The eastern Congo is still a base for thousands of former Rwandan combatants who took part in the 1994 genocide, although in article 24 of the declaration, the leaders agree to "deny use of any territory by armed groups to carry out acts of aggression or subversion against other member states".
According to article 82, the declaration - signed on 20 November and witnessed by UN Secretary-General Kofi Annan and the current African Union chairman, Nigerian President Olusegun Obasanjo - "takes effect immediately". Yet the mechanisms to implement the declaration will only begin to be worked out in inter-ministerial meetings, which are to be held in early 2005.
For some, the problem now is to get the various military and rebel groups in the region to support the declaration. They were mostly not included in the conference process.
"To me that is a major oversight," said Col Henry Nyambok, Kenya's military liaison officer for the East African Community (EAC), who was an official observer to the summit, as well as at all the preliminary meetings leading up to it.

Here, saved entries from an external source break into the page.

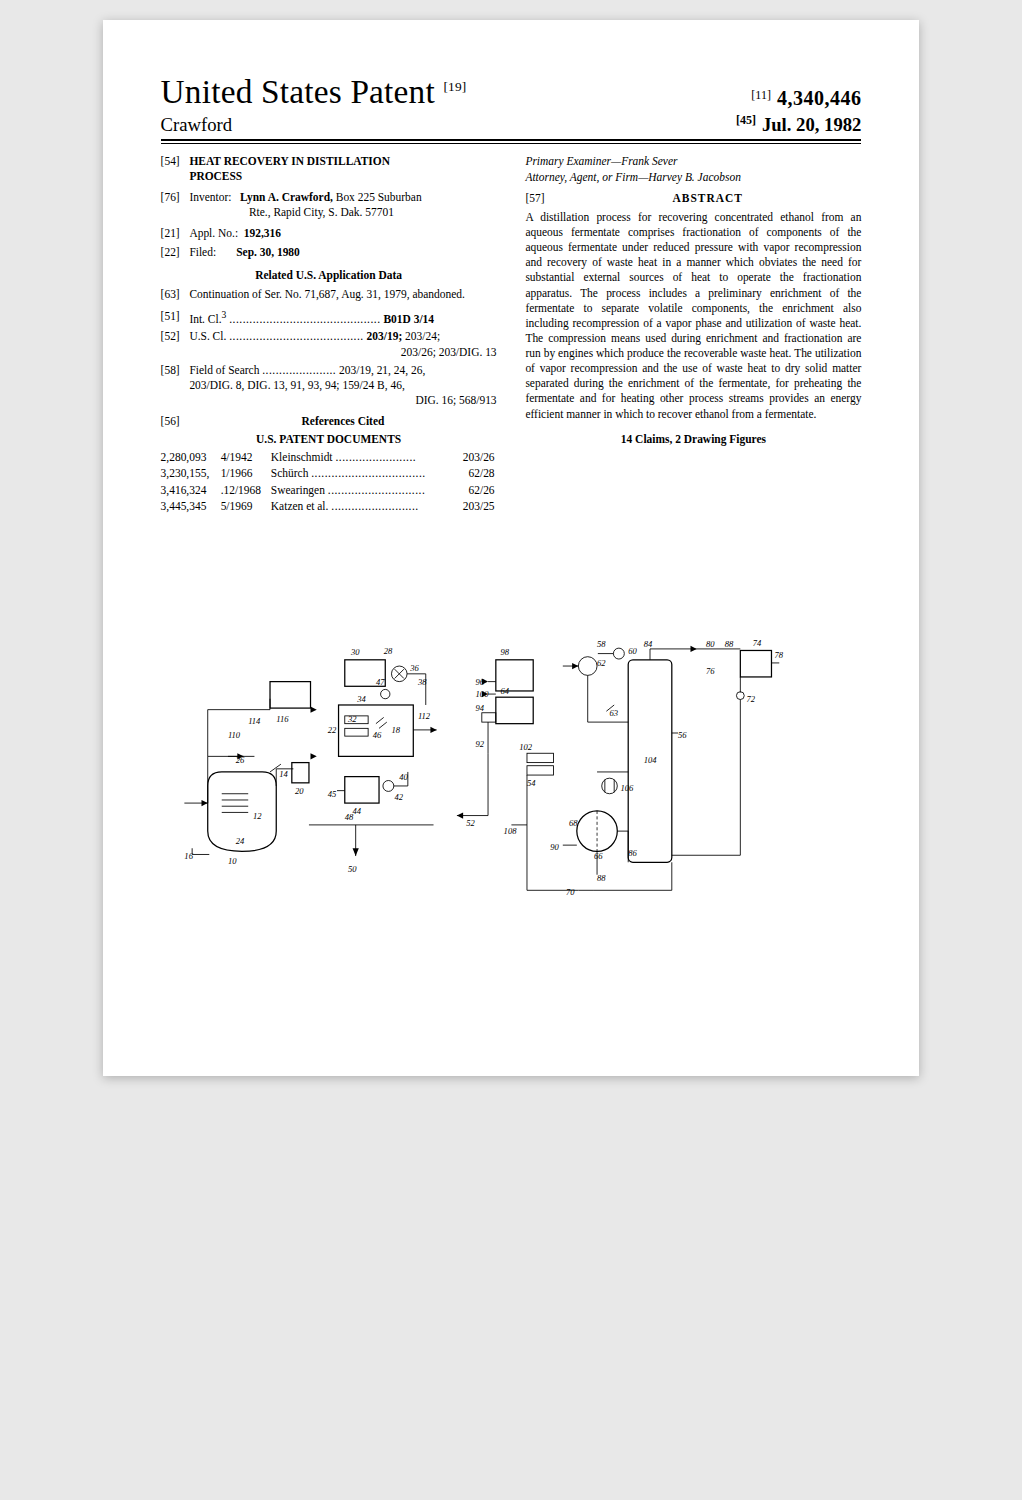United States Patent [19]
[11] 4,340,446
Crawford
[45] Jul. 20, 1982
[54]
HEAT RECOVERY IN DISTILLATION
PROCESS
[76]
Inventor: Lynn A. Crawford, Box 225 Suburban
Rte., Rapid City, S. Dak. 57701
[21]
Appl. No.: 192,316
[22]
Filed: Sep. 30, 1980
Related U.S. Application Data
[63]
Continuation of Ser. No. 71,687, Aug. 31, 1979, abandoned.
[51]
Int. Cl.3 ............................................. B01D 3/14
[52]
U.S. Cl. ........................................ 203/19; 203/24;
203/26; 203/DIG. 13
[58]
Field of Search ...................... 203/19, 21, 24, 26,
203/DIG. 8, DIG. 13, 91, 93, 94; 159/24 B, 46,
DIG. 16; 568/913
[56]
References Cited
U.S. PATENT DOCUMENTS
| 2,280,093 | 4/1942 | Kleinschmidt ........................ | 203/26 |
| 3,230,155, | 1/1966 | Schürch .................................. | 62/28 |
| 3,416,324 | .12/1968 | Swearingen ............................. | 62/26 |
| 3,445,345 | 5/1969 | Katzen et al. .......................... | 203/25 |
Primary Examiner—Frank Sever
Attorney, Agent, or Firm—Harvey B. Jacobson
[57]
ABSTRACT
A distillation process for recovering concentrated ethanol from an aqueous fermentate comprises fractionation of components of the aqueous fermentate under reduced pressure with vapor recompression and recovery of waste heat in a manner which obviates the need for substantial external sources of heat to operate the fractionation apparatus. The process includes a preliminary enrichment of the fermentate to separate volatile components, the enrichment also including recompression of a vapor phase and utilization of waste heat. The compression means used during enrichment and fractionation are run by engines which produce the recoverable waste heat. The utilization of vapor recompression and the use of waste heat to dry solid matter separated during the enrichment of the fermentate, for preheating the fermentate and for heating other process streams provides an energy efficient manner in which to recover ethanol from a fermentate.
14 Claims, 2 Drawing Figures
24 12 10 16 14 20 44 45 42 40 48 50 26 110 114 116 30 28 36 38 47 34 32 22 46 18 112 98 96 100 64 94 92 102 54 52 108 56 60 58 62 80 88 74 78 76 72 84 63 104 106 68 66 90 86 88 70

"We are talking about stopping violence and the people who are the custodians of the instruments of that violence are not here," he said during the Dar es Salaam summit.
The conference organisers said they had no say in who took part in the conference.
"It was the duty of each government to decide who would be included in their national delegations," Ola-Davies said. "But this is just the beginning of the process that will continue with the inter-ministerial meetings."
Some opinions observe that the burden rests with the UN, in particular, the UN Mission in the DRC, known as MONUC.
In reaction to Rwanda's latest threat to invade the Congo, South African Deputy Foreign Affairs Minister Aziz Pahad was quoted by the South African Press Association on Thursday as saying, "It is a South African view that we must get the UN to move to the stage of forced disarming of the negative forces that are in the DRC."